**What you need to do:**
Copy the lines of material verbatim, starting at the line containing "EN ESTA NOTA" and ending at the line containing "09:00 – 10:30 Introdução geral e demonstração", both included.

[Page-level text extractions]

================================

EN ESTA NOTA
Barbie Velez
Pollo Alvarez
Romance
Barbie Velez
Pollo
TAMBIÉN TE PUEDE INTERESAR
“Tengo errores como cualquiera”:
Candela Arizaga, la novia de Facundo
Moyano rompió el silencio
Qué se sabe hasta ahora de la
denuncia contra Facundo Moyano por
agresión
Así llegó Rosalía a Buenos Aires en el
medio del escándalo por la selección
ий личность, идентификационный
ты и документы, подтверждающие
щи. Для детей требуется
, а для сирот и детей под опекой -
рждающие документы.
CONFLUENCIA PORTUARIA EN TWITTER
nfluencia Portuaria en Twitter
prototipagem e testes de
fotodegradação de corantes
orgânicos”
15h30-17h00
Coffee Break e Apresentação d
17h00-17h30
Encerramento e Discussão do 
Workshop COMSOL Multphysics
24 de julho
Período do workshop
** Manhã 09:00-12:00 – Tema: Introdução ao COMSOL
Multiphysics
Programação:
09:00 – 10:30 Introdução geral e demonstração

================================

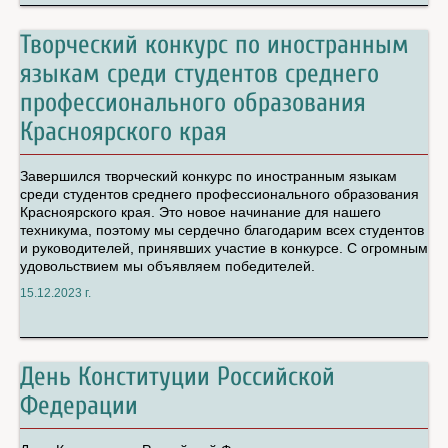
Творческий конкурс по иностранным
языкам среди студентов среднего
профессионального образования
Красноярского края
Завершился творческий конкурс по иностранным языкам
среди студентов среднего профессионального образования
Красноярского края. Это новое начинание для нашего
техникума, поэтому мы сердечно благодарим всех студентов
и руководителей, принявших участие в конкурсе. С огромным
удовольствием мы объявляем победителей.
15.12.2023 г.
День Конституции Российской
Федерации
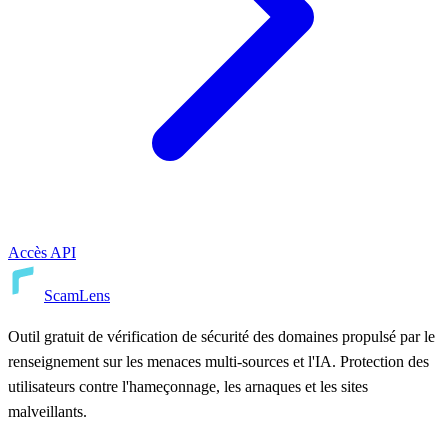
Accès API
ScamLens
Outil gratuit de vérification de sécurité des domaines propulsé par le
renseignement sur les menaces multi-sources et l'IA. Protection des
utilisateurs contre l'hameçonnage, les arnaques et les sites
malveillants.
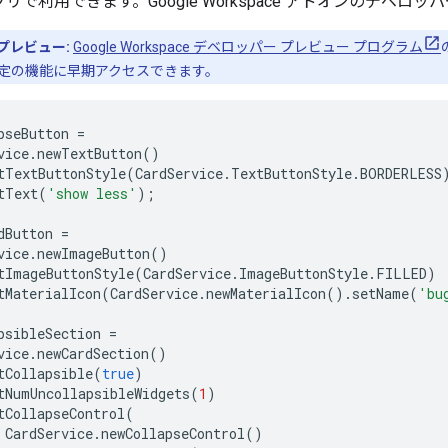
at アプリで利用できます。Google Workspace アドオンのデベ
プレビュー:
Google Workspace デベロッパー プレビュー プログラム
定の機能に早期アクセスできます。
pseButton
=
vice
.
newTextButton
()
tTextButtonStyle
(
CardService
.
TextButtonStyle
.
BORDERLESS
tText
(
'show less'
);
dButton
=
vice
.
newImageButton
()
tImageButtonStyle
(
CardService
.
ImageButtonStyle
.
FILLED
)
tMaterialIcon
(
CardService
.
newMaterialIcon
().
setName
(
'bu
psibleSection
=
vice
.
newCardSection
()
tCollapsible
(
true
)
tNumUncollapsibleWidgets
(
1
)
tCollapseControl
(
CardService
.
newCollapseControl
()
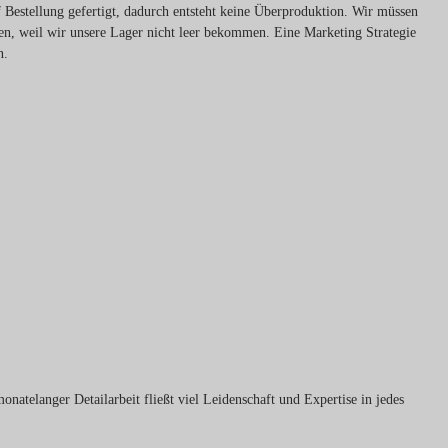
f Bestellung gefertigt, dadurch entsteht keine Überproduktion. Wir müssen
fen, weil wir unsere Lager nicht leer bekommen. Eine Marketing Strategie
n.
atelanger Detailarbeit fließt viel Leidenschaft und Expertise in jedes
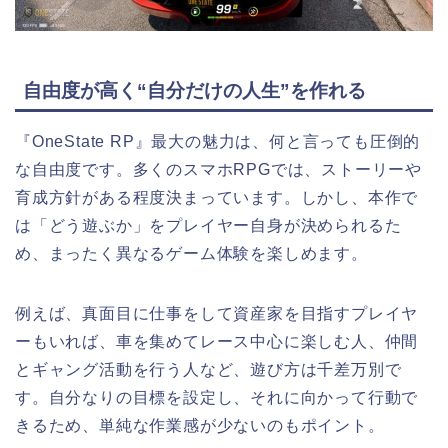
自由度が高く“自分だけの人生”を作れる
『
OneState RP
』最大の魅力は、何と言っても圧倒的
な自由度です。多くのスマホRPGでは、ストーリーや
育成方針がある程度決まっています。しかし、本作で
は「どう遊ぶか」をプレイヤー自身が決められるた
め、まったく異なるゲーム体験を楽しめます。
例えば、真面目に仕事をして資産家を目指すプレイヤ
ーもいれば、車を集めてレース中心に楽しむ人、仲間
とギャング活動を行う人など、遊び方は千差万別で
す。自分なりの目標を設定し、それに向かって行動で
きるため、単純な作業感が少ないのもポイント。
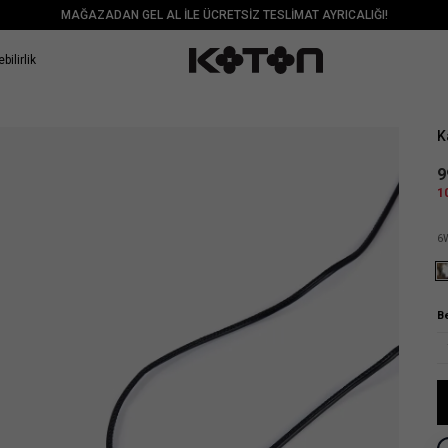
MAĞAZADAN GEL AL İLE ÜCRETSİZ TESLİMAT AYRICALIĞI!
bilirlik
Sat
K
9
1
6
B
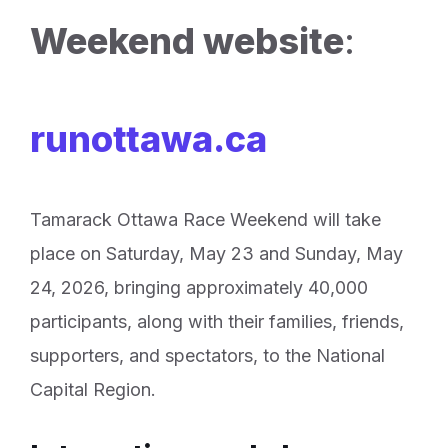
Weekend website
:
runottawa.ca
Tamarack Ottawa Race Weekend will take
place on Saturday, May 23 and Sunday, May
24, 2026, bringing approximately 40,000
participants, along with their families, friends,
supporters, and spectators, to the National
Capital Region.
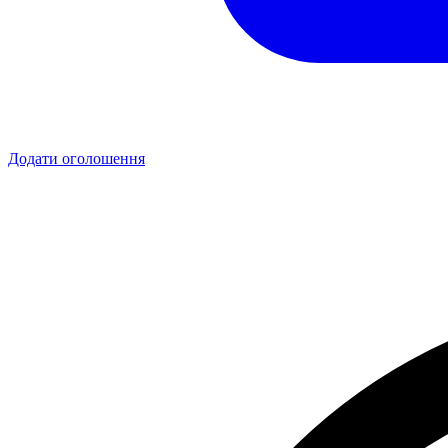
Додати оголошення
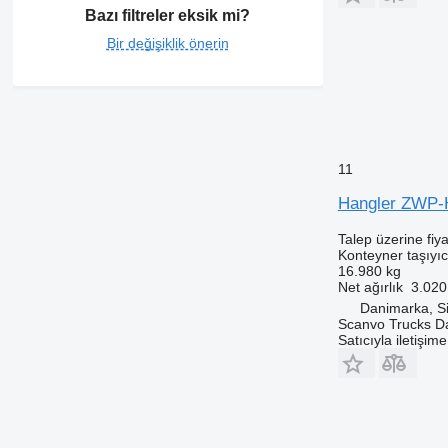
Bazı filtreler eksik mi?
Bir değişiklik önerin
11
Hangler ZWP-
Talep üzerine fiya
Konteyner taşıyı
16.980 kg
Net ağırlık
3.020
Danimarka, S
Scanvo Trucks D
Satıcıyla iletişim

================================

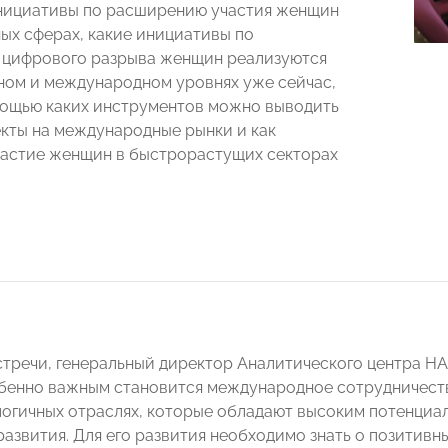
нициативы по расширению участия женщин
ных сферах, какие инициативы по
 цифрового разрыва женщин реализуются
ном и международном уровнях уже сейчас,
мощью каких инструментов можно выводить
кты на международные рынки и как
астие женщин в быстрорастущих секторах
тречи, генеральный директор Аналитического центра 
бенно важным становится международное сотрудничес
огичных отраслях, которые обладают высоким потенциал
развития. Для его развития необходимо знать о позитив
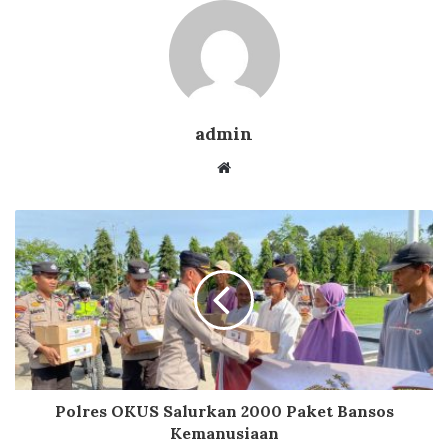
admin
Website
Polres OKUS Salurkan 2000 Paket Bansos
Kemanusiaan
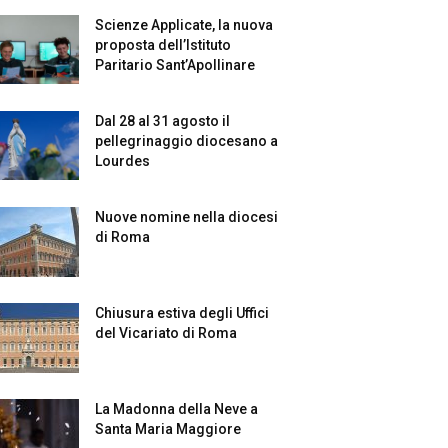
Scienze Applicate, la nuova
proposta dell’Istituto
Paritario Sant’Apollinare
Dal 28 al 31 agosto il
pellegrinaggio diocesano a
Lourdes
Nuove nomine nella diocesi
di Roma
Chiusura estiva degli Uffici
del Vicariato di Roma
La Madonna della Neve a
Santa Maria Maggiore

================================

**Exercise response:**
EN ESTA NOTA
Barbie Velez
Pollo Alvarez
Romance
Barbie Velez
Pollo
TAMBIÉN TE PUEDE INTERESAR
“Tengo errores como cualquiera”:
Candela Arizaga, la novia de Facundo
Moyano rompió el silencio
Qué se sabe hasta ahora de la
denuncia contra Facundo Moyano por
agresión
Así llegó Rosalía a Buenos Aires en el
medio del escándalo por la selección
ий личность, идентификационный
ты и документы, подтверждающие
щи. Для детей требуется
, а для сирот и детей под опекой -
рждающие документы.
CONFLUENCIA PORTUARIA EN TWITTER
nfluencia Portuaria en Twitter
prototipagem e testes de
fotodegradação de corantes
orgânicos”
15h30-17h00
Coffee Break e Apresentação d
17h00-17h30
Encerramento e Discussão do 
Workshop COMSOL Multphysics
24 de julho
Período do workshop
** Manhã 09:00-12:00 – Tema: Introdução ao COMSOL
Multiphysics
Programação:
09:00 – 10:30 Introdução geral e demonstração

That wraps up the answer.